Die Auswirkungen auf die Umwelt streitet aber auch er nicht ab. Seine Heimat sei in den 40er und 50er Jahren „ein Paradies“ gewesen. Der große Wandel sei dann gekommen, als Petrobras dort 1961 die erste Raffinerie gebaut habe. „So begann die Zerstörung der Guanabara-Bucht. Sie wurde durch den sogenannten Fortschritt zerstört.“ Dennoch ist Estrella der Ansicht, dass die enormen Ressourcen nicht ungenutzt liegen gelassen werden sollten.

Die Hoffnungen auf den großen Reichtum durch die Ölförderungen werden aber durch zahlreiche Unsicherheitsfaktoren geschwächt: Petrobras kämpft mit Korruptionsskandalen und Schuldenproblemen, der Ölpreis ist extrem niedrig, und die Erinnerungen an die „Deepwater Horizon“-Katastrophe im Golf von Mexiko sind noch präsent. Außerdem ist gerade das Pre-Salt-Öl offenbar besonders schwierig zu fördern.

Viele Risiken

Es handelt sich dabei, so behauptet die Forschungsabteilung von Petrobras, um eine der weltweit riskantesten Förderoperationen. Zum einen, weil die Ölfelder bis zu 300 Kilometer von der Küste entfernt in turbulenten Gewässern liegen - für viele Helikopter ist die Distanz kaum zu überwinden. Und zum anderen ist die Fördertiefe enorm: Bis zum Meeresgrund sind es etwa 2.000 Meter, dann muss noch mehrere tausend Meter durch Salzschichten gebohrt werden. Und dann kommt noch hinzu, dass das Reservoir große Mengen von unerwünschten Gasen enthält, die teils hochgiftig und explosiv sind.

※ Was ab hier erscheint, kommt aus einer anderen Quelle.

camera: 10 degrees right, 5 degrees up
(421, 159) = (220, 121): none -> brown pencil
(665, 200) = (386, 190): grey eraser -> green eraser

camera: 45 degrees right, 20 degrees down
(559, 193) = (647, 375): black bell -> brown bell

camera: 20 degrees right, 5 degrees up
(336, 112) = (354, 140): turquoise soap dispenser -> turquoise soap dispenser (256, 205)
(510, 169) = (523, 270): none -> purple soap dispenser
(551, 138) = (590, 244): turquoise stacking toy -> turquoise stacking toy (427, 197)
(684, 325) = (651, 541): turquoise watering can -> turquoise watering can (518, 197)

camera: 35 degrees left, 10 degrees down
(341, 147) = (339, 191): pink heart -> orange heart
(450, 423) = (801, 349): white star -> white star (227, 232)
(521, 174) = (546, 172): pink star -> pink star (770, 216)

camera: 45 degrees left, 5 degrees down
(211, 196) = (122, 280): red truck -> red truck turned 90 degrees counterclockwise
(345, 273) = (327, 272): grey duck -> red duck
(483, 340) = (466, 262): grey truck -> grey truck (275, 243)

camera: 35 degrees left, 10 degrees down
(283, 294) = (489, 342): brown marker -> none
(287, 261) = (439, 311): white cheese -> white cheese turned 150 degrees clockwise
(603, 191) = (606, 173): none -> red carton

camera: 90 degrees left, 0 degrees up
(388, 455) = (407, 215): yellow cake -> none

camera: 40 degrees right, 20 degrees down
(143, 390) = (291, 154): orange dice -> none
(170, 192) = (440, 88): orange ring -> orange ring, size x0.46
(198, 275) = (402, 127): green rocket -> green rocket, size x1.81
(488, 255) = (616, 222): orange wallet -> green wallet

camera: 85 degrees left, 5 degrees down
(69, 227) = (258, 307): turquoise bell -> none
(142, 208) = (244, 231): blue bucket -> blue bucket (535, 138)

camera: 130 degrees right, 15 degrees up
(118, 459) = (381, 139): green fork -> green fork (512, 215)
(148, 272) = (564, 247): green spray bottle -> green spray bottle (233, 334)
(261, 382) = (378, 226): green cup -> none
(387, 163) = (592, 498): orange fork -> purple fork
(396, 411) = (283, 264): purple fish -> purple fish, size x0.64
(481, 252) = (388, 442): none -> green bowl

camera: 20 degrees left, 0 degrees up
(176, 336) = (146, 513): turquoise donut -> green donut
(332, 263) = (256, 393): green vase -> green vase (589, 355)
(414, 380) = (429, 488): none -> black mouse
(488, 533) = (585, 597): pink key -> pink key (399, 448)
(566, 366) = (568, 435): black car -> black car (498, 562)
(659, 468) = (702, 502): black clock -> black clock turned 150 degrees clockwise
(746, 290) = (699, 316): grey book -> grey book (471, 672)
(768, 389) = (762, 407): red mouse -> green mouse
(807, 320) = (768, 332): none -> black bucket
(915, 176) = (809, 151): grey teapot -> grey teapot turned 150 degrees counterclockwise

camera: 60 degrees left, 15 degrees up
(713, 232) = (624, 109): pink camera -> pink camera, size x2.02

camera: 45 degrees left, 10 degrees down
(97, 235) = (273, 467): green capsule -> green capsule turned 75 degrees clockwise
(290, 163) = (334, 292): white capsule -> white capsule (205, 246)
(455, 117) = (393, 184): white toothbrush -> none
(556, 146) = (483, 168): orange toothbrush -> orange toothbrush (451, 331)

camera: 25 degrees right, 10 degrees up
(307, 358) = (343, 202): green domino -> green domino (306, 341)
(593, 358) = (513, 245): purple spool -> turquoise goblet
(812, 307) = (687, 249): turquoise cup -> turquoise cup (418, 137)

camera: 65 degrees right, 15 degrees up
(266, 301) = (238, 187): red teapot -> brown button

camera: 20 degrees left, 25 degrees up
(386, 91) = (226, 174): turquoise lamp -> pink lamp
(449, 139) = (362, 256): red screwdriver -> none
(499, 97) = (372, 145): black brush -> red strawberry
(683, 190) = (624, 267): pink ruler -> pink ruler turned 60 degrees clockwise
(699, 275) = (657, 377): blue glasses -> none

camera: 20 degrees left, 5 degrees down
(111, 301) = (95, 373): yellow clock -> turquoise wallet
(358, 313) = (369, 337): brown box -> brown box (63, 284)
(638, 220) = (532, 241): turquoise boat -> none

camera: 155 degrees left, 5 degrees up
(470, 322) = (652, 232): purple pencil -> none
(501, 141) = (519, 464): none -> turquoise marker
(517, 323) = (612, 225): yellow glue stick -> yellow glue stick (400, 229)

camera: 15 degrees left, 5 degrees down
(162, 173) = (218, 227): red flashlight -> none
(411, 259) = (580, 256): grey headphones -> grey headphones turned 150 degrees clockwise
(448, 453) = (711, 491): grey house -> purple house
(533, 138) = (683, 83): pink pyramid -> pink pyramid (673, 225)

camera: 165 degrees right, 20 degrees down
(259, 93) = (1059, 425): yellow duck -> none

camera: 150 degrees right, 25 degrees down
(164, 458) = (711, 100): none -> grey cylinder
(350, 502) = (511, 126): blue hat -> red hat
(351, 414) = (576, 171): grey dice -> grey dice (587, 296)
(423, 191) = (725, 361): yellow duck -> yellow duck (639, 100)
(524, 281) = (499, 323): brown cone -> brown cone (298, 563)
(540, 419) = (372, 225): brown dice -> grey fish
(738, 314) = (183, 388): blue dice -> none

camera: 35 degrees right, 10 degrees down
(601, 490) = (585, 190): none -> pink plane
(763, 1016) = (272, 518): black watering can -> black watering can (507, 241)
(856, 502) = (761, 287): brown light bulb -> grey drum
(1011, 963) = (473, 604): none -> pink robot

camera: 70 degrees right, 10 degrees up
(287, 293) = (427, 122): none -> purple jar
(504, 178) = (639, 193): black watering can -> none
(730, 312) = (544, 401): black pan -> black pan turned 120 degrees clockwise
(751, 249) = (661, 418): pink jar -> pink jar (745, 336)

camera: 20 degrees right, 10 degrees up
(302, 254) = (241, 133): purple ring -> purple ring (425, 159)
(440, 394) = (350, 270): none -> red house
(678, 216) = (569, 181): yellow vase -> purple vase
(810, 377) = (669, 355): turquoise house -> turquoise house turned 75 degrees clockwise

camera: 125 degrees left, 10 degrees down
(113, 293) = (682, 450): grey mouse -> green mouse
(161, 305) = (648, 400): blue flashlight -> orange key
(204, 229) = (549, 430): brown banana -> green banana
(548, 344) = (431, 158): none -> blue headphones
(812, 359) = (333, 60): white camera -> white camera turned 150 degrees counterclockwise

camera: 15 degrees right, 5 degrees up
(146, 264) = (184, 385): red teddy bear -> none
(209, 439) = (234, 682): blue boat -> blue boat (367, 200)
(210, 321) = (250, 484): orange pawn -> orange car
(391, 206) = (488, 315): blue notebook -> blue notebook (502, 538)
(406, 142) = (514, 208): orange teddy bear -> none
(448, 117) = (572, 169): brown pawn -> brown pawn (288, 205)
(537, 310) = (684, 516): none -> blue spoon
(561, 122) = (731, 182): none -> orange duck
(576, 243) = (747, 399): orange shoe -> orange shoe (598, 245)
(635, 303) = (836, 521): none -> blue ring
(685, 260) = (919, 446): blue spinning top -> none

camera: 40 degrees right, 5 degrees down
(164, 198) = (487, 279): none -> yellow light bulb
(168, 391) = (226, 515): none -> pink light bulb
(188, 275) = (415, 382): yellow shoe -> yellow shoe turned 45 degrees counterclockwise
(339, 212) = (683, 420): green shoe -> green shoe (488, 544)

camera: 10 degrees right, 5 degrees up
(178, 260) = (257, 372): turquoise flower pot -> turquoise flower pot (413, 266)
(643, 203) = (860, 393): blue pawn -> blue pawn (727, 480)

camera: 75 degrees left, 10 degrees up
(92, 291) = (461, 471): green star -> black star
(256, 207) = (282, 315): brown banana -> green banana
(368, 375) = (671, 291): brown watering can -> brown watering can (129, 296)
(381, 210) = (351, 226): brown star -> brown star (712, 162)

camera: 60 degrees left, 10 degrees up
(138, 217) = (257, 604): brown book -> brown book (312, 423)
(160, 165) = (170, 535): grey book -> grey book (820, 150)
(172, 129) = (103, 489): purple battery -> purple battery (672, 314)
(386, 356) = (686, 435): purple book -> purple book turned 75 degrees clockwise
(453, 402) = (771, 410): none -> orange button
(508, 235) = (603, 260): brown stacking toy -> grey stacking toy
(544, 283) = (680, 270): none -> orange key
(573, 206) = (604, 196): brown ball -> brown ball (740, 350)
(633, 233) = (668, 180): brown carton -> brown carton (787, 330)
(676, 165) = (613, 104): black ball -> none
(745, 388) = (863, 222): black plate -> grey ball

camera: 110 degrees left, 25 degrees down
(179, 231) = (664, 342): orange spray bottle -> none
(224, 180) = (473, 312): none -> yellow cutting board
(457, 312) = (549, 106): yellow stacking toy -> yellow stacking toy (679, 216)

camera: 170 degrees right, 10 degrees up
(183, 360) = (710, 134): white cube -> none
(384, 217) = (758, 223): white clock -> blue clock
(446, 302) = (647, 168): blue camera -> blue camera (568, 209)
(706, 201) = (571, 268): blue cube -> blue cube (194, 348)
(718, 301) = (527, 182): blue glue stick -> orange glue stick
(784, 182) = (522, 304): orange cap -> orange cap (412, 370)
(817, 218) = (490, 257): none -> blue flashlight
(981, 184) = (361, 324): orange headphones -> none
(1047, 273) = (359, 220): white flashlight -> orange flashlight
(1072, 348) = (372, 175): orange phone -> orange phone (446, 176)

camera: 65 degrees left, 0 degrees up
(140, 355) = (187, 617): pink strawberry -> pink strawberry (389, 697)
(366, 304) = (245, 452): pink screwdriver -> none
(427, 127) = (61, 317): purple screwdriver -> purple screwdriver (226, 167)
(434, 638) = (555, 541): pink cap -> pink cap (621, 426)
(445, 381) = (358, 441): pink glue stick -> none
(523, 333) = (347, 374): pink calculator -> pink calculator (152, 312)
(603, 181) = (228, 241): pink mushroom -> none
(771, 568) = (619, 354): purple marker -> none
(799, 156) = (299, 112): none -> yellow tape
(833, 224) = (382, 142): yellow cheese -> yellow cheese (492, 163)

Explosion wäre schlimmer als „Deepwater Horizon“

Das alles macht die Förderung freilich extrem teuer. Einer der Gründe, warum Petrobras mittlerweile das am stärksten verschuldete Unternehmen weltweit ist, ist, dass die Firma für die Förderung und Komponentenfilterung die größte existierende Flotte an speziellen Schiffen anschaffen musste. Eines davon kostet bis zu zwei Milliarden Dollar. Dem steht der niedrige Ölpreis gegenüber - bei Kalkulationen mit dem Preis von vor mehreren Jahren klafft ein großes Loch.

Auch die Risiken sind enorm: Es gibt laut „Guardian“ viele Ähnlichkeiten zum Setting der „Deepwater Horizon“-Förderung im Golf von Mexiko, wo 2010 die Explosion einer Bohrinsel eine verheerende Ölpest ausgelöst hatte. Eine Explosion in den Pre-Salt-Feldern Brasiliens hätte ungleich schwerere Folge, da die Reservoirs tiefer liegen und größer sind, was einen größeren Druck hätte und ein größeres Volumen von Öl bewegen könnte.